Una nube cubrió todo el monte y una voz del cielo, que recordaba la que se oyó en el bautismo, retumbó de esta forma: “Éste es mi hijo amado, escuchadlo”. De repente, volvieron a la situación normal y bajaron del monte. Jesús, como hiciera en otras ocasiones, les advierte, probablemente para que la gente no distorsionase su mesianismo, que no publicasen lo ocurrido hasta que Él no resucitara de entre los muertos. Esta advertencia se les quedó grabada, aunque lograron entender lo de la resurrección de entre los muertos.
“Sus vestidos se volvieron de un blanco deslumbrador”
Los vestidos de una persona remiten a la persona que los porta. En este caso podemos entender que la blancura esplendorosa de los vestidos de Cristo significa la gloria de Dios que se ha posado sobre un hombre.
“Se les aparecieron Elías y Moisés, conversando con Jesús”.
Moisés, es decir, la Ley; Elías, el profeta. Jesús no ha venido a abolir la ley, sino a darle su cumplimiento (Mt 5,17). La presencia de Elías es como un espaldarazo a Jesús, el profeta que hablaría realmente en nombre Dios, porque lo vería cara a cara.
«Este es mi Hijo, el amado; escuchadlo».
La visión ha durado unos instantes. Se trataba de hacer ver a los tres discípulos el triunfo que Jesucristo había de conseguir después de su resurrección, preparándolos, de este modo, para poder soportar los acontecimientos de su pasión y su muerte. Con estas palabras, pronunciadas por el Padre, los discípulos se conciencian de la importancia de Jesús y de su obra. Lo que interesaba a ellos en ese momento, y lo que nos interesa siempre a nosotros, es escucharlo. Y es que la palabra de Jesús y su persona es la verdadera interpretación de las Escrituras: sólo a través de Él puede comprenderse la Ley (Moisés) y todo lo que dijeron los profetas (Elías). “De una manera fragmentaria y de muchos modos habló Dios en el pasado a nuestros Padres por medio de los Profetas; en estos últimos tiempos nos ha hablado por su Hijo” (Hb 1,1-2).
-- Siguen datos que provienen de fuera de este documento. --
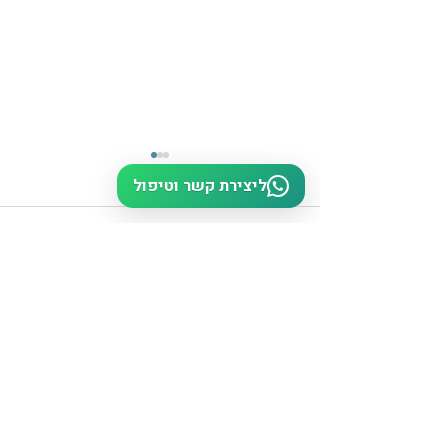
ליצירת קשר וטיפול
שיר לידה
תגובות
כתיבת תגובה...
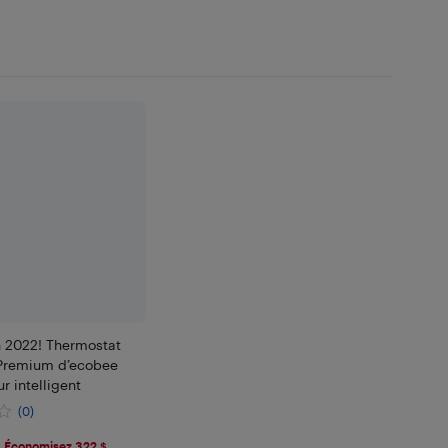
 2022! Thermostat
 Premium d’ecobee
r intelligent
(0)
.9
Économisez 322 $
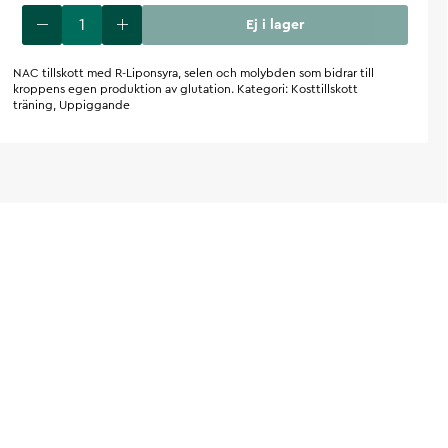
Ej i lager
NAC tillskott med R-Liponsyra, selen och molybden som bidrar till
kroppens egen produktion av glutation. Kategori: Kosttillskott
träning, Uppiggande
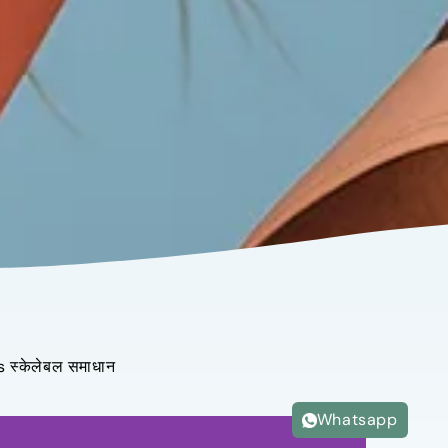
s स्केलेबल समाधान
Whatsapp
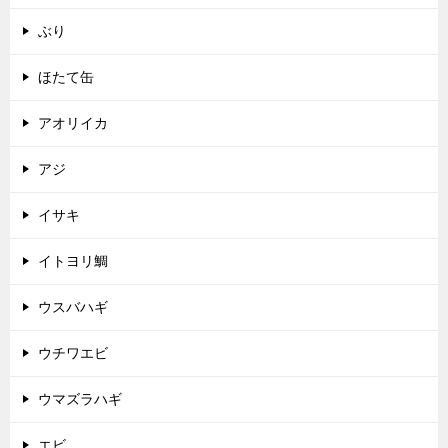
ぶり
ほたて缶
アオリイカ
アジ
イサキ
イトヨリ鯛
ウスバハギ
ウチワエビ
ウマズラハギ
エビ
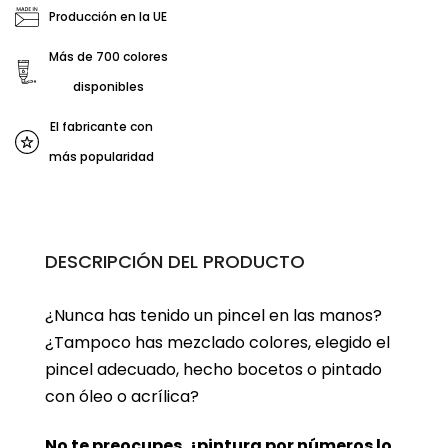
Producción en la UE
Más de 700 colores
disponibles
El fabricante con
más popularidad
DESCRIPCIÓN DEL PRODUCTO
¿Nunca has tenido un pincel en las manos?
¿Tampoco has mezclado colores, elegido el
pincel adecuado, hecho bocetos o pintado
con óleo o acrílica?
No te preocupes, ¡
pintura por números
lo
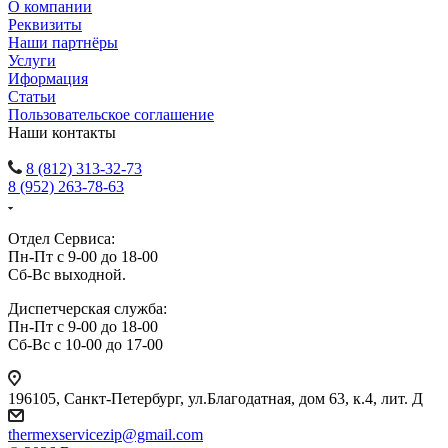
О компании
Реквизиты
Наши партнёры
Услуги
Иформация
Статьи
Пользовательское соглашение
Наши контакты
8 (812) 313-32-73
8 (952) 263-78-63
Отдел Сервиса:
Пн-Пт с 9-00 до 18-00
Сб-Вс выходной.
Диспетчерская служба:
Пн-Пт с 9-00 до 18-00
Сб-Вс с 10-00 до 17-00
196105
,
Санкт-Петербург
,
ул.Благодатная, дом 63, к.4, лит. Д
thermexservicezip@gmail.com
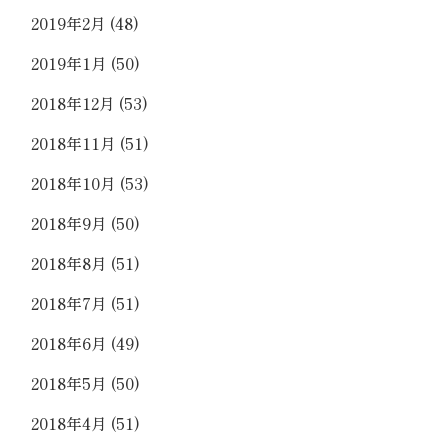
2019年2月
(48)
2019年1月
(50)
2018年12月
(53)
2018年11月
(51)
2018年10月
(53)
2018年9月
(50)
2018年8月
(51)
2018年7月
(51)
2018年6月
(49)
2018年5月
(50)
2018年4月
(51)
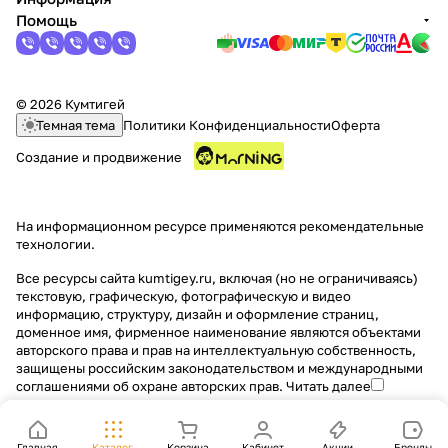
Помощь
© 2026 Кумтигей
Темная тема
Политики Конфиденциальности
Оферта
Создание и продвижение
На информационном ресурсе применяются
рекомендательные
технологии
.
Все ресурсы сайта kumtigey.ru, включая (но не ограничиваясь)
текстовую, графическую, фотографическую и видео
информацию, структуру, дизайн и оформление страниц,
доменное имя, фирменное наименование являются объектами
авторского права и прав на интеллектуальную собственность,
защищены российским законодательством и международными
соглашениями об охране авторских прав.
Читать далее
Главная
Каталог
Корзина
Кабинет
Акции
Бренды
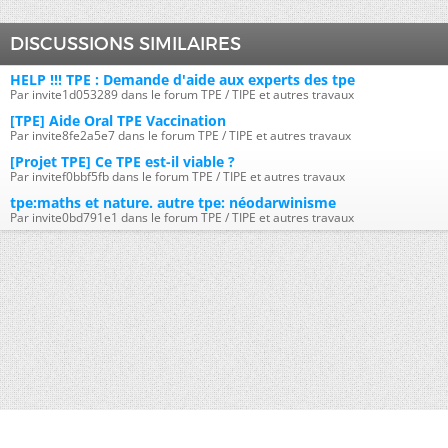
DISCUSSIONS SIMILAIRES
HELP !!! TPE : Demande d'aide aux experts des tpe
Par invite1d053289 dans le forum TPE / TIPE et autres travaux
[TPE] Aide Oral TPE Vaccination
Par invite8fe2a5e7 dans le forum TPE / TIPE et autres travaux
[Projet TPE] Ce TPE est-il viable ?
Par invitef0bbf5fb dans le forum TPE / TIPE et autres travaux
tpe:maths et nature. autre tpe: néodarwinisme
Par invite0bd791e1 dans le forum TPE / TIPE et autres travaux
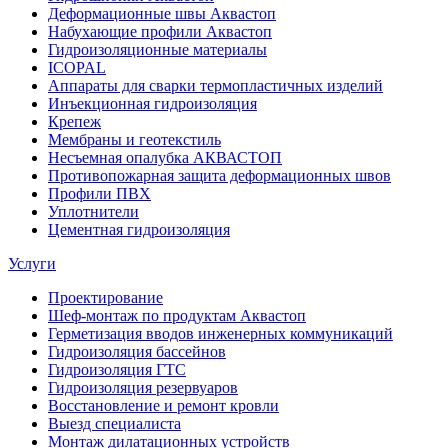
Деформационные швы Аквастоп
Набухающие профили Аквастоп
Гидроизоляционные материалы
ICOPAL
Аппараты для сварки термопластичных изделий
Инъекционная гидроизоляция
Крепеж
Мембраны и геотекстиль
Несъемная опалубка АКВАСТОП
Противопожарная защита деформационных швов
Профили ПВХ
Уплотнители
Цементная гидроизоляция
Услуги
Проектирование
Шеф-монтаж по продуктам Аквастоп
Герметизация вводов инженерных коммуникаций
Гидроизоляция бассейнов
Гидроизоляция ГТС
Гидроизоляция резервуаров
Восстановление и ремонт кровли
Выезд специалиста
Монтаж дилатационных устройств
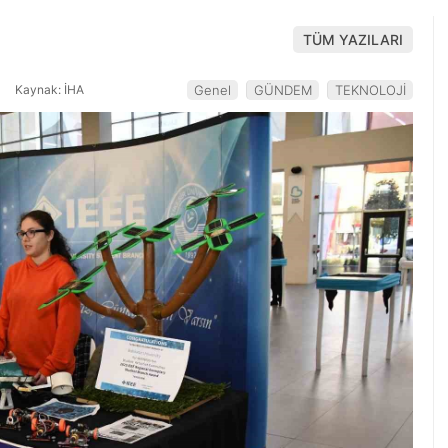
TÜM YAZILARI
1
Kaynak: İHA
Genel
GÜNDEM
TEKNOLOJİ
Oración sobre las ofrendas
Te pedimos, Señor, que esta oblación borre nuestros pecados y santifique los cuerpos y las almas de tus fieles, para que celebren dignamente las fiestas pascuales. Por Jesucristo, nuestro Señor.
Antífona de comunión
Este es mi Hijo, el amado, en quien me complazco. Escuchadlo (Mt 17,5).
Oración después de la comunión
Te damos gracias, Señor, orque, al participar en estos gloriosos misterios, nos haces recibir, ya en este mundo, los bienes eternos del cielo. Por Jesucristo, nuestro Señor.
Oración sobre el pueblo
Dirige continuamente, Señor, los corazones de tus fieles y concede esta gracia a tus siervos, de modo que, permaneciendo en tu amor y cercanía, cumplan plenamente tus mandamientos. Por Jesucristo, nuestro Señor.